Request: Going through the data below, please show each line containing the string "Digitala".

Data supplied:
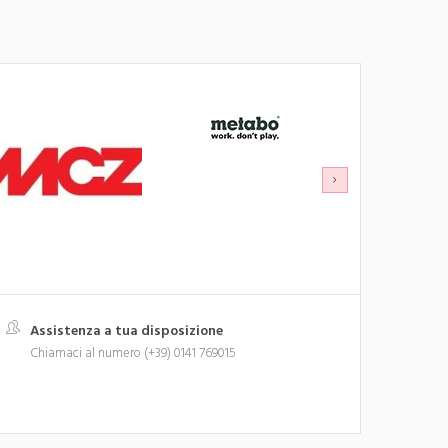
Assistenza a tua disposizione
Chiamaci al numero (+39) 0141 769015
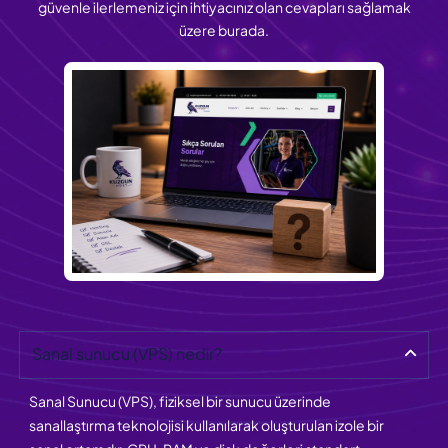
güvenle ilerlemeniz için ihtiyacınız olan cevapları sağlamak
üzere burada.
Sanal sunucu (VPS) nedir?
Sanal Sunucu (VPS), fiziksel bir sunucu üzerinde
sanallaştırma teknolojisi kullanılarak oluşturulan izole bir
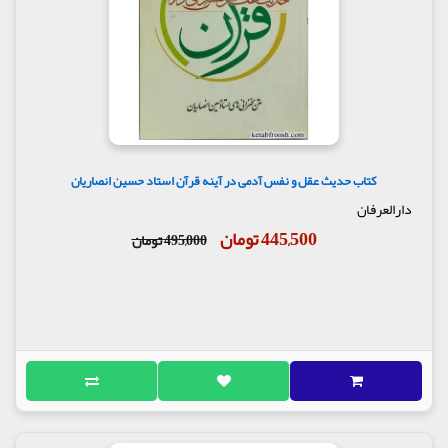
کتاب حدیث عقل و نفس آدمی در آینه قرآن استاد حسین انصاریان
دارالعرفان
445,500 تومان
495,000 تومان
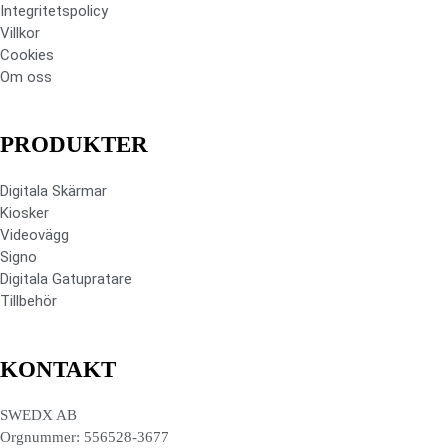
Integritetspolicy
Villkor
Cookies
Om oss
PRODUKTER
Digitala Skärmar
Kiosker
Videovägg
Signo
Digitala Gatupratare
Tillbehör
KONTAKT
SWEDX AB
Orgnummer: 556528-3677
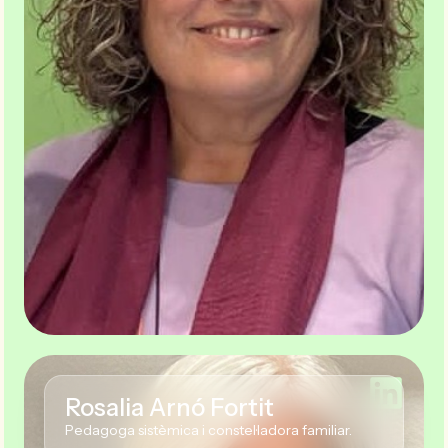
Rosalia Arnó Fortit
Pedagoga sistèmica i constel·ladora familiar.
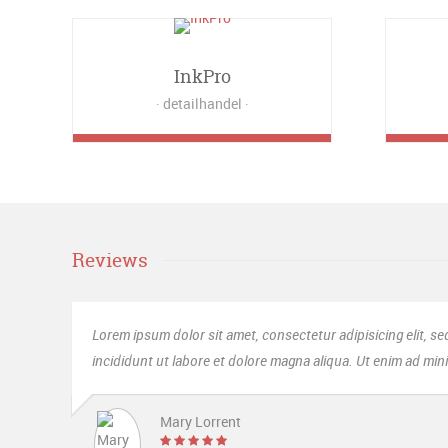
InkPro
detailhandel
Reviews
dolor sit amet, consectetur adipisicing elit, sed do eiusmod tempor
t labore et dolore magna aliqua. Ut enim ad minim veniam, quis nostrud.
ary Lorrent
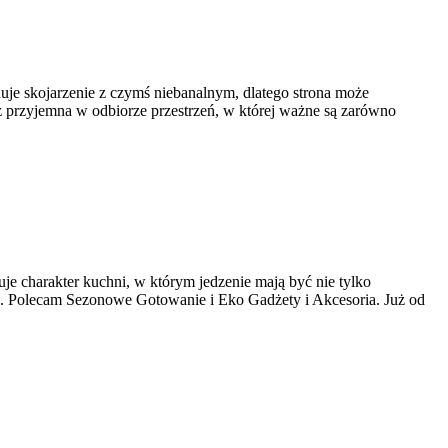
uje skojarzenie z czymś niebanalnym, dlatego strona może
z przyjemna w odbiorze przestrzeń, w której ważne są zarówno
uje charakter kuchni, w którym jedzenie mają być nie tylko
h. Polecam Sezonowe Gotowanie i Eko Gadżety i Akcesoria. Już od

Answer for this exercise:
Digitala Skärmar
Digitala Gatupratare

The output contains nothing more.